Any (a, a, a, a) = (0, 0, 0, 0) = e because the four vectors (a,0,0,0) + (0,a,0,0) + (0,0,a,0) + (0,0,0,a) cancel one another out and sum to the origin.
XYZ is like this too: adding all six spokes of "the jack" nets to the zero sum vector i.e. e (identity element for vector addition).
Conclusions:
What's been defined above so far is sufficient to provide:
(i) a distance formula (length formula) for any quadray vector, such that |v| -> Number were v is a quadray (this is well developed in other writings, as well as in computer code).
(ii) a conversion algorithm whereby any (x,y,z) coordinate may be expressed as a unique quadray in canonical form, and vice versa: every quadray may be expressed in (x,y,z) coordinates (also implemented).
One property of Quadrays that's interesting then, is they're isomorphic to XYZ.
Consider that spherical coordinates (r, theta, alpha) are also a useful expression of all the same points addressed by (x,y,z). Isomorphism is a feature, not an unnecessary redundancy. Sometimes computing in an alternative representation is more convenient and/or generative of new insights.
Quadray coordinates, like spherical coordinates, give another unique address for the same point in space. They could be introduced in conjunction with spherical coordinates as an alternative representation.
Another property of quadrays is their ability to sum, using only positive integer 4-tuples, to give the vertexes needed for a canonical set of concentric polyhedrons, starting with the basis tetrahedron of edges 2R and volume one.

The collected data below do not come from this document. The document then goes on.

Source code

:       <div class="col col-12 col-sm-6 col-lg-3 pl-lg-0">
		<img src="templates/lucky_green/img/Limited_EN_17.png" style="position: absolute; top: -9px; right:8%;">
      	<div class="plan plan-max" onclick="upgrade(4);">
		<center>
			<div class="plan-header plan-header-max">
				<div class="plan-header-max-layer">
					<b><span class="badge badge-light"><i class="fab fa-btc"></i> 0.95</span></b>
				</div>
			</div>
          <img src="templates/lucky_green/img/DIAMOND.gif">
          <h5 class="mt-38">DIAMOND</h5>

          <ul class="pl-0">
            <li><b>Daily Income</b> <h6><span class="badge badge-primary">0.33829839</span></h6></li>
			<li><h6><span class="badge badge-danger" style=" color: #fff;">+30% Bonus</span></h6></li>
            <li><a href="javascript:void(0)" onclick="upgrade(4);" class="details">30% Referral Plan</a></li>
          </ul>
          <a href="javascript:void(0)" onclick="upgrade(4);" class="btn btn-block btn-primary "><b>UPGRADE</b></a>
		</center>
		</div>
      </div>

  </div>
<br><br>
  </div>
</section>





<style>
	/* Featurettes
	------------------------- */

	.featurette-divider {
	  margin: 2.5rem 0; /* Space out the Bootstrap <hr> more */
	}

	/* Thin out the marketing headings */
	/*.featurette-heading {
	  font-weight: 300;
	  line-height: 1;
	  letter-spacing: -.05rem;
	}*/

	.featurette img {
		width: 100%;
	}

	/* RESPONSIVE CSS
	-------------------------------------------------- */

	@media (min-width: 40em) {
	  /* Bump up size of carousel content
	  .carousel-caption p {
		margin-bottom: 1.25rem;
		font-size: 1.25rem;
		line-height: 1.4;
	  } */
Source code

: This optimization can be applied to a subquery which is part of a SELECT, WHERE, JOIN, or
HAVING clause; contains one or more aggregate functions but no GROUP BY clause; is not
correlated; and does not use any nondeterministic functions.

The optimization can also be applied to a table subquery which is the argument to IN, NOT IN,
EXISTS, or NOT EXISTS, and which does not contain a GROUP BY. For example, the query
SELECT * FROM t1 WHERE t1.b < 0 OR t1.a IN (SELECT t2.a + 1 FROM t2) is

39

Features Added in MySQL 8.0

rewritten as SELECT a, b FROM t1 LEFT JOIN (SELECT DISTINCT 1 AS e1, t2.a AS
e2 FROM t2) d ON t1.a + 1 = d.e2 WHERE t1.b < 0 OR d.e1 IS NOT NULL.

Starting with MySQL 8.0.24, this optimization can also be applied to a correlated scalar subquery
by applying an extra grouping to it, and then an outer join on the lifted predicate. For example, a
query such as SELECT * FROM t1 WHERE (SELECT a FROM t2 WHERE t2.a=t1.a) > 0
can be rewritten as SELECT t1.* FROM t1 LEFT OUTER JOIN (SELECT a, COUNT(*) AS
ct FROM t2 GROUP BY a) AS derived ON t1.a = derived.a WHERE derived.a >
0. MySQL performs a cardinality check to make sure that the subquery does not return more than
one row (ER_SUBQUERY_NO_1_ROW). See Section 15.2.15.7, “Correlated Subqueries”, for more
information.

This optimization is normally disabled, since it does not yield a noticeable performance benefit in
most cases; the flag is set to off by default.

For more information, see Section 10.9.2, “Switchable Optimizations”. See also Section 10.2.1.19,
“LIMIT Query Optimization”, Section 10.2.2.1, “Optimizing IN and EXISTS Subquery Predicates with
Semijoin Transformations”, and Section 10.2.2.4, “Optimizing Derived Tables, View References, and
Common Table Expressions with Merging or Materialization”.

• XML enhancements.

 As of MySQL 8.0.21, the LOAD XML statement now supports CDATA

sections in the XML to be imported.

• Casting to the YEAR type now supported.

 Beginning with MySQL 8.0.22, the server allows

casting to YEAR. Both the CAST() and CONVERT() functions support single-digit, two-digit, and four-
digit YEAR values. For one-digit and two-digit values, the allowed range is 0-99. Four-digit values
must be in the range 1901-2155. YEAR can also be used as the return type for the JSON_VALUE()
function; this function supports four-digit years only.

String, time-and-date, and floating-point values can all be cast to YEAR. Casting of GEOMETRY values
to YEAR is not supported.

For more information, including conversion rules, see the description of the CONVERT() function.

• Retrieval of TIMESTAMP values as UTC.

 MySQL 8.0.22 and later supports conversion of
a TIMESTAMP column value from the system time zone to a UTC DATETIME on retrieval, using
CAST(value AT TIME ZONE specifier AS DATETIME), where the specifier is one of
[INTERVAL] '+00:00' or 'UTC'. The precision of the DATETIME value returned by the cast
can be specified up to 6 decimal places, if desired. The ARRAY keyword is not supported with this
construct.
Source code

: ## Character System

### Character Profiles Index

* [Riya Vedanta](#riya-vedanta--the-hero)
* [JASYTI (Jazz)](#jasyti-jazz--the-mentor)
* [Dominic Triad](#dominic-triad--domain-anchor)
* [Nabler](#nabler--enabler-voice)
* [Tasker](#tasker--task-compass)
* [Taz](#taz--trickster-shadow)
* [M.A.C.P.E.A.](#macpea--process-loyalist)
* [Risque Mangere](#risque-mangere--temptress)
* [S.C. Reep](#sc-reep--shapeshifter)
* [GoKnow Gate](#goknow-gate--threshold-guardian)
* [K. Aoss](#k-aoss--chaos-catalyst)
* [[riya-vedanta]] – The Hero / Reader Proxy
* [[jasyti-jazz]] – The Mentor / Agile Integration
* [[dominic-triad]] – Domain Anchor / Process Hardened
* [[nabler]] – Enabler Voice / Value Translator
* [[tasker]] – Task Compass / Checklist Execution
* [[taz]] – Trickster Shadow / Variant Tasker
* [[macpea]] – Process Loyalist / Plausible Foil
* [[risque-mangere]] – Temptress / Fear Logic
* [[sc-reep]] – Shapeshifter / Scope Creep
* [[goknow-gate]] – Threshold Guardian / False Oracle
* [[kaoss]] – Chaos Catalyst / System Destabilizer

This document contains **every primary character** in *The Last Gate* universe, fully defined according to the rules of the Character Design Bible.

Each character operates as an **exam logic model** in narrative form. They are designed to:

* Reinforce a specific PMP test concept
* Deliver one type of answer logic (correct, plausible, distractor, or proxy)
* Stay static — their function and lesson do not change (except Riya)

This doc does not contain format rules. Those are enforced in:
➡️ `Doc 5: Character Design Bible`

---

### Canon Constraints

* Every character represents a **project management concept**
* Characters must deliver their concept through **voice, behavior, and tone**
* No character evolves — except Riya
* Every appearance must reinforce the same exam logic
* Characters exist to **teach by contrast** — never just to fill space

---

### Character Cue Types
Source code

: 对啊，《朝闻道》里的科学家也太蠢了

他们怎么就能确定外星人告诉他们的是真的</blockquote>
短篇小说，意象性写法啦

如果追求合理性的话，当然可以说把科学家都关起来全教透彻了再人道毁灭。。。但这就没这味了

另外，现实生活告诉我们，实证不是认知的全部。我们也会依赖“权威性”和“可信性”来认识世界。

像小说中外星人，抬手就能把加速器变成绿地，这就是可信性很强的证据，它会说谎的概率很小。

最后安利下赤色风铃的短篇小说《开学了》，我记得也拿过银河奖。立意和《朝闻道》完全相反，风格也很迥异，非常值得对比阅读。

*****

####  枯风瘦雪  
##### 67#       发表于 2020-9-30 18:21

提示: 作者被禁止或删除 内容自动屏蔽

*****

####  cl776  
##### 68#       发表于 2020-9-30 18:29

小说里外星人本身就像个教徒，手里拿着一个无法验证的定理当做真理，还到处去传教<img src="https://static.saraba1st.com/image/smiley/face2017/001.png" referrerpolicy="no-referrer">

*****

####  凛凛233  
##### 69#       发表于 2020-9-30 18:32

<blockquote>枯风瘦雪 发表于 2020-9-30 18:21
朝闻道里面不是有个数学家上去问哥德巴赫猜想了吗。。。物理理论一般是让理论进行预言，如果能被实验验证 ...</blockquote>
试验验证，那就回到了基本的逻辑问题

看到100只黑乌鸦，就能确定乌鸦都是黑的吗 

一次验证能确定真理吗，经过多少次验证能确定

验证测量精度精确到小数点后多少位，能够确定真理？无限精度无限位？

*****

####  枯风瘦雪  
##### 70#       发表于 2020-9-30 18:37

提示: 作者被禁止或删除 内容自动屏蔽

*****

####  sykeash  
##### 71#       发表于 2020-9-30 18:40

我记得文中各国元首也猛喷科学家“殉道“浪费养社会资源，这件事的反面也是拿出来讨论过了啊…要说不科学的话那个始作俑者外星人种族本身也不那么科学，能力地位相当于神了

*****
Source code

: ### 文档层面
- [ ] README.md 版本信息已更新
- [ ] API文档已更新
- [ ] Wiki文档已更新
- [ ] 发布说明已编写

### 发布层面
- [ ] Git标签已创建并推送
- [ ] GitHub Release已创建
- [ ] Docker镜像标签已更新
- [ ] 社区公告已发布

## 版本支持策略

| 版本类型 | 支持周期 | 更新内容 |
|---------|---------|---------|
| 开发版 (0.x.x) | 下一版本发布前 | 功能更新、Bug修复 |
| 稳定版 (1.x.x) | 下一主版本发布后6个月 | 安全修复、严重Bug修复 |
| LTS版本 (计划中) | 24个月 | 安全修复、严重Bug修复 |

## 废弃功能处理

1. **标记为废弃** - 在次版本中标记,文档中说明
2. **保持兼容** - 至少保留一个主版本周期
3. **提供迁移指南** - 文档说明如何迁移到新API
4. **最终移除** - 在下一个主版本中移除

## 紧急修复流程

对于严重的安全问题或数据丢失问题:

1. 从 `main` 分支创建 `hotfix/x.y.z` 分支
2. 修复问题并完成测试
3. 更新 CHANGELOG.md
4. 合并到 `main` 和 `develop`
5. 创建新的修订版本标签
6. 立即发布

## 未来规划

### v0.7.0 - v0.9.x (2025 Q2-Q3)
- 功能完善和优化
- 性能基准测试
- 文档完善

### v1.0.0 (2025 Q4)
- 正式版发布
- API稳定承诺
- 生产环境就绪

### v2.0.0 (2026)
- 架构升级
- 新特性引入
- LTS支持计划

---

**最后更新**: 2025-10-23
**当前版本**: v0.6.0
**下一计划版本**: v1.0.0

Volume one? That's not conventional in XYZ thinking either, but we have a logical foundation for using this alternative model, with a triangular analog. The implications of this alternative logic are worth exploring.
If we adopt the unit-tet model then we likewise get whole number volumes for (volumes in parens):
- the canonical quadray cube described above (3)
- its dual octahedron where edges cross (4)
- their combination as a rhombic dodecahedron (6) and
- the 12-balls-around-1 cuboctahedron that characterizes any ball in the CCP lattice (20).
For example the corners of the latter cuboctahedron are simply the 12 points:
{(2, 1, 1, 0), (2, 1, 0, 1), (2, 1, 1, 0), (2, 1, 0, 1), (2, 0, 1, 1), (2, 0, 1, 1),
(1, 2, 1, 0), (1, 2, 0, 1), (1, 1, 2, 0), (1, 1, 0, 2), (1, 0, 2, 1), (1, 0, 1, 2),
(1, 2, 1, 0), (1, 2, 0, 1), (1, 1, 2, 0), (1, 1, 0, 2), (1, 0, 2, 1), (1, 0, 1, 2),
(0, 2, 1, 1), (0, 2, 1, 1), (0, 1, 2, 1), (0, 1, 1, 2), (0, 1, 2, 1), (0, 1, 1, 2)}
i.e. all combinations of {2,1,1,0}.
Restricting quadray addition to a pool of only these, disallowing any scaling, gives the vertexes of the CPP (= FCC), the dense-packing (~74% ) of unit-radius balls, a "home base" in crystallography.
Also true, though not proved here: any tetrahedron defined by four CCP vertexes has a whole number volume relative to our canonical reference tetrahedron of volume one.